-- WHAT IS EXPECTED --
Take the records below from their first line through the line holding "Figure 3. Scanning", and set each of those lines down exactly, without pictures.
______________________________
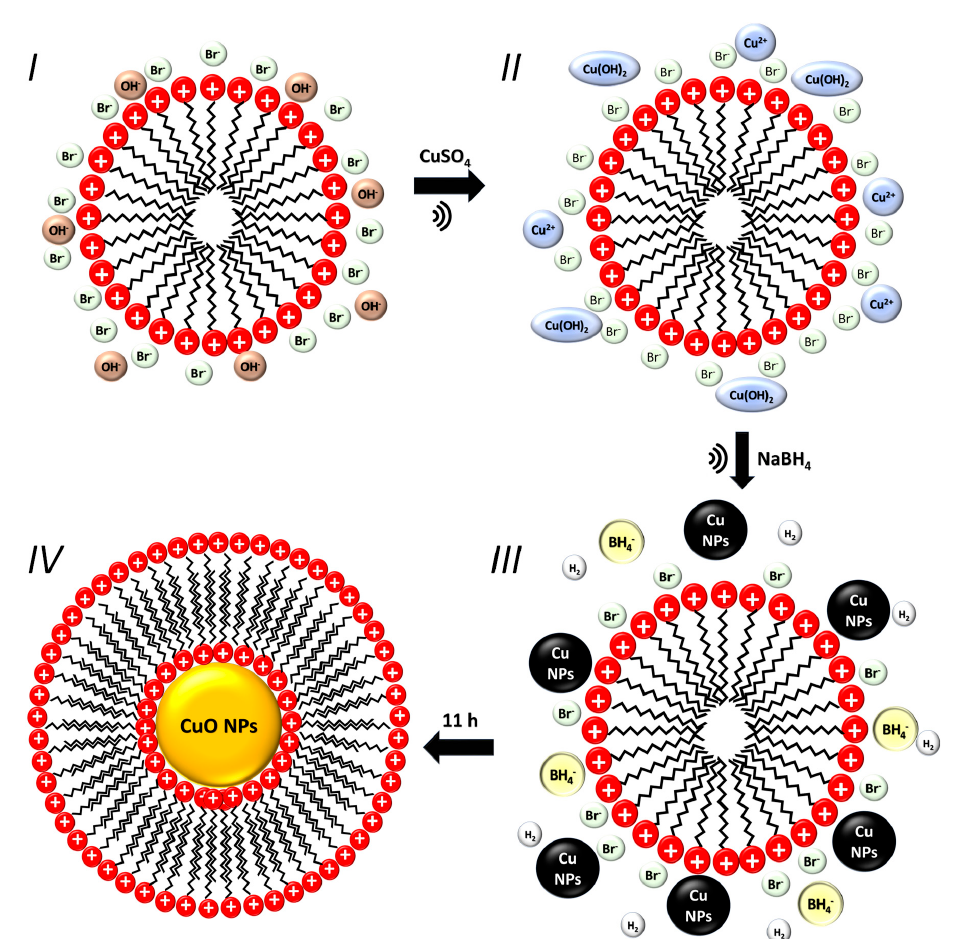
Figure 4. Schematic representation of the synthesis mechanism of CuO NPs obtained by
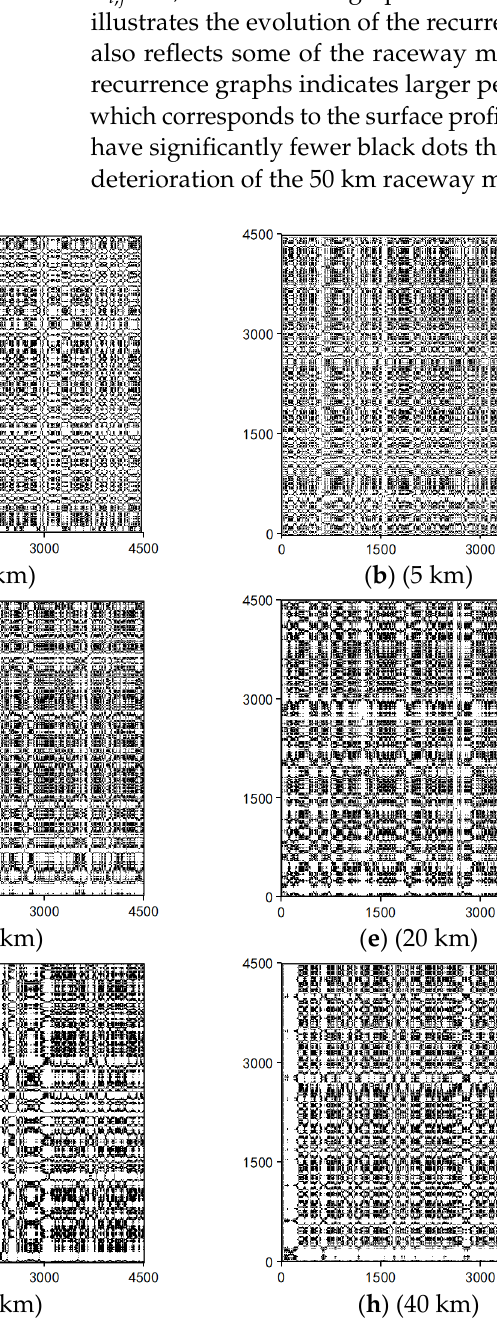
Figure 13. Recurrence plots of surface profiles during wear. ( a ) (0 km), ( b ) (5 km), ( c ) (10 km), ( d ) (15 km), ( e ) (20 km), ( f ) (25 km), ( g ) (30 km), ( h ) (40 km), ( i ) (50 km).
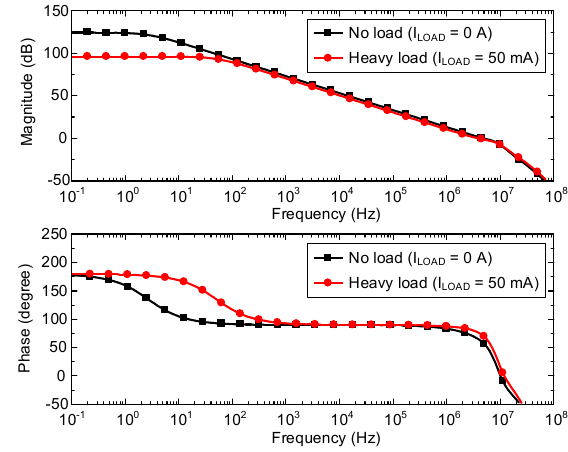
Figure 7. Simulated open-loop response of LDO at different load conditions with C L = 100 pF.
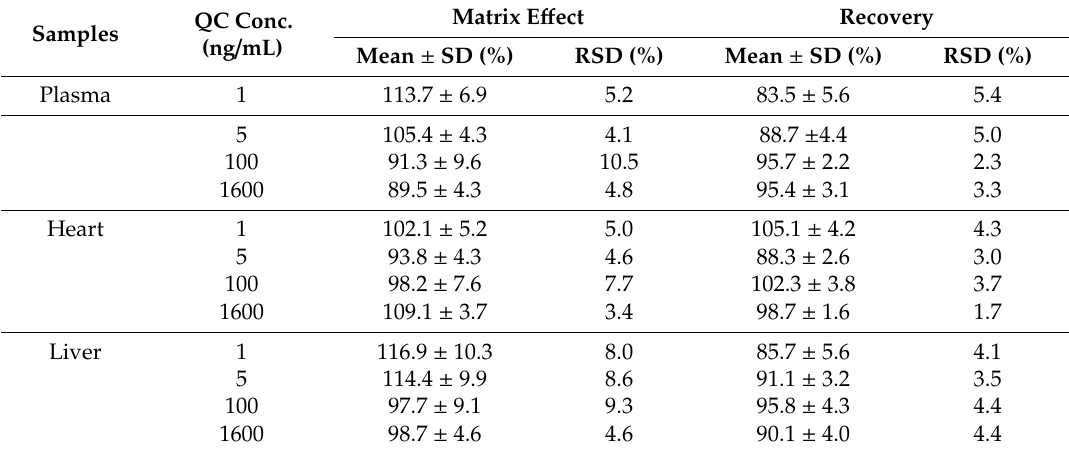
Table 3. The matrix e ff ect and recovery of alnustone in di ff erent samples ( n =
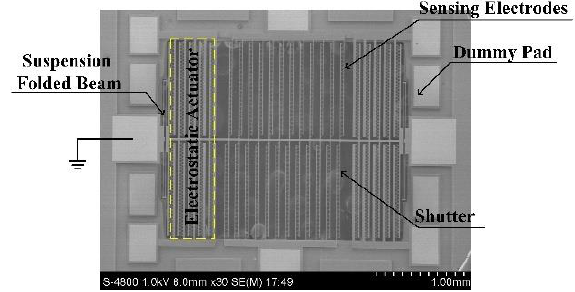
Figure 3. Scanning electron micrograph (SEM) photo of the fabricated EFM.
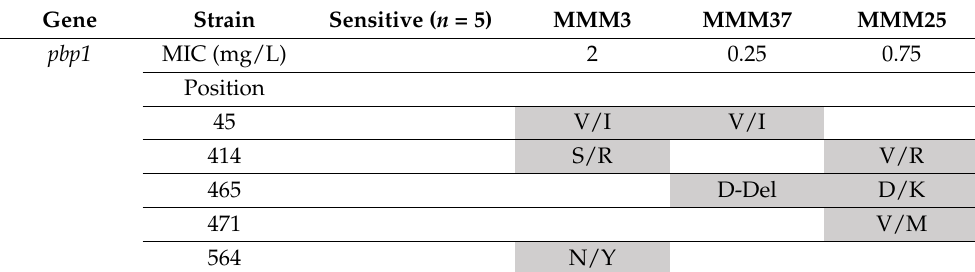
Table 3. Mutations in pbp-1 gene that were associated with AMX-resistance.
______________________________
-- TASK RESPONSE --
Figure 4. Schematic representation of the synthesis mechanism of CuO NPs obtained by
Figure 13. Recurrence plots of surface profiles during wear. ( a ) (0 km), ( b ) (5 km), ( c ) (10 km), ( d ) (15 km), ( e ) (20 km), ( f ) (25 km), ( g ) (30 km), ( h ) (40 km), ( i ) (50 km).
Figure 7. Simulated open-loop response of LDO at different load conditions with C L = 100 pF.
Table 3. The matrix e ff ect and recovery of alnustone in di ff erent samples ( n =
Figure 3. Scanning electron micrograph (SEM) photo of the fabricated EFM.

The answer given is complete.